Pixie swallowed back a sudden inexplicable sob because, without warning, Apollo had stopped fighting her and had backed off. Instead of feeling relieved, she felt more lost and alone than ever. They really were splitting up. Their marriage was over.

* * *

The three weeks that followed were a walking blur for Pixie. Apollo had left Nexos as soon as the last of their guests had departed. He had not attempted to have another serious conversation with her. Those last words exchanged on the dance floor, with her ridiculous threat to just walk out, lingered with her. Yes, she could walk out, she conceded, but she couldn’t just walk away from her feelings, the painful feelings that accompanied her everywhere no matter where she was or what she was doing. She couldn’t stop thinking about Apollo or fighting off the suspicion that she had condemned him on the basis of his reputation rather than on the evidence.

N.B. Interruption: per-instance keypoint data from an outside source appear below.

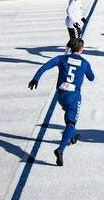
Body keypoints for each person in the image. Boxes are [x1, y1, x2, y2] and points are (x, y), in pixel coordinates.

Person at [28, 38, 94, 167]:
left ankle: (74, 135)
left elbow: (45, 66)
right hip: (73, 95)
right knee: (71, 122)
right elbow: (91, 78)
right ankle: (61, 149)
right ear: (82, 50)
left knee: (69, 116)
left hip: (60, 95)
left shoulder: (62, 58)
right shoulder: (85, 63)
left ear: (70, 48)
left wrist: (36, 79)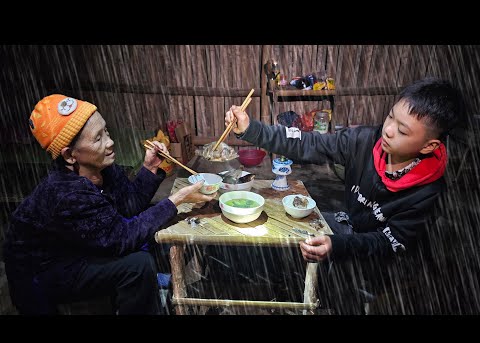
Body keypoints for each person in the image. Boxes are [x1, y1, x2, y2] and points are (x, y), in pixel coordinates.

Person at [225, 77, 465, 314]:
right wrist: (251, 129)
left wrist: (337, 245)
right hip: (348, 227)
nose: (388, 130)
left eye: (402, 130)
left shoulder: (429, 191)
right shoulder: (365, 141)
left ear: (428, 146)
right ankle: (286, 294)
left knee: (343, 293)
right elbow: (308, 144)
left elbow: (389, 243)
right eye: (390, 116)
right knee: (286, 233)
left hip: (380, 263)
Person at [3, 94, 216, 315]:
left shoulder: (102, 167)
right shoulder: (66, 193)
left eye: (106, 131)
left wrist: (150, 168)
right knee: (138, 265)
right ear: (69, 155)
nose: (110, 142)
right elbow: (121, 238)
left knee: (151, 232)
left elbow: (129, 205)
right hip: (44, 271)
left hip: (78, 246)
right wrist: (176, 200)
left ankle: (153, 296)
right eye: (98, 138)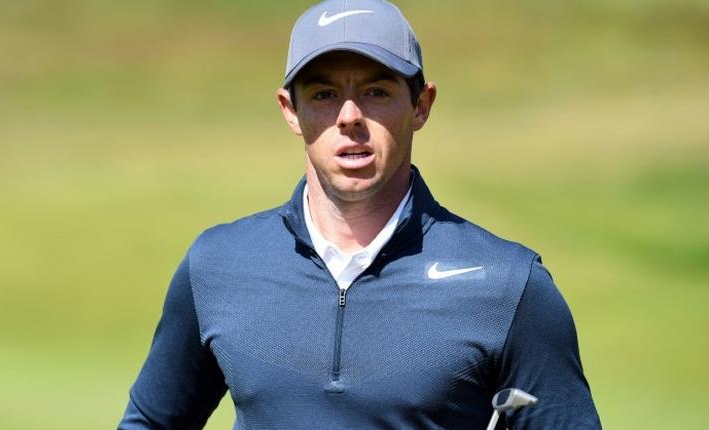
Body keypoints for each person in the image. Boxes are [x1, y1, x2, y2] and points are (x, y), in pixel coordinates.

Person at [118, 0, 601, 428]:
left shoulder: (508, 285)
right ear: (290, 110)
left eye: (376, 91)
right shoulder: (218, 265)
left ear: (421, 105)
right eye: (324, 94)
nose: (349, 116)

So preoccupied was she that she barely noticed that her bouts of sickness were fading away. She had to move into maternity clothes rather sooner than she had hoped because most of her fashionable outfits were too fitted to cope with her swollen breasts and vanishing waistline. She purchased new clothes online, loose-cut separates picked for comfort rather than elegance. With Apollo absent she discovered that she didn’t care what she looked like. He phoned every week to civilly enquire after her health, and when he asked her if she could join him in London on a certain date her heart sank, because once he showed her the house he expected her to occupy she assumed that the dust would settle on their official separation. Evidently he had accepted that their relationship, their intimacy, was over now.

And wasn’t that what she had wanted? How could she move forward without putting their marriage behind her? Apollo had denied infidelity but he hadn’t put up much of a fight against her disbelief, had he? But like a sneaky snake in the grass in the back of her mind lurked the dangerous thought that she could, if she wanted, offer him a second chance. She was so ashamed of that indefensible thought that it woke her up at night in a cold sweat. She understood that her brain was struggling to find a solution to her unending grief and sense of deep loss and she knew that the forgiving approach worked for some couples but she knew it would never work for her. Nor would it work for a male like Apollo, who needed strong boundaries and punishing consequences because he wouldn’t respect anything else.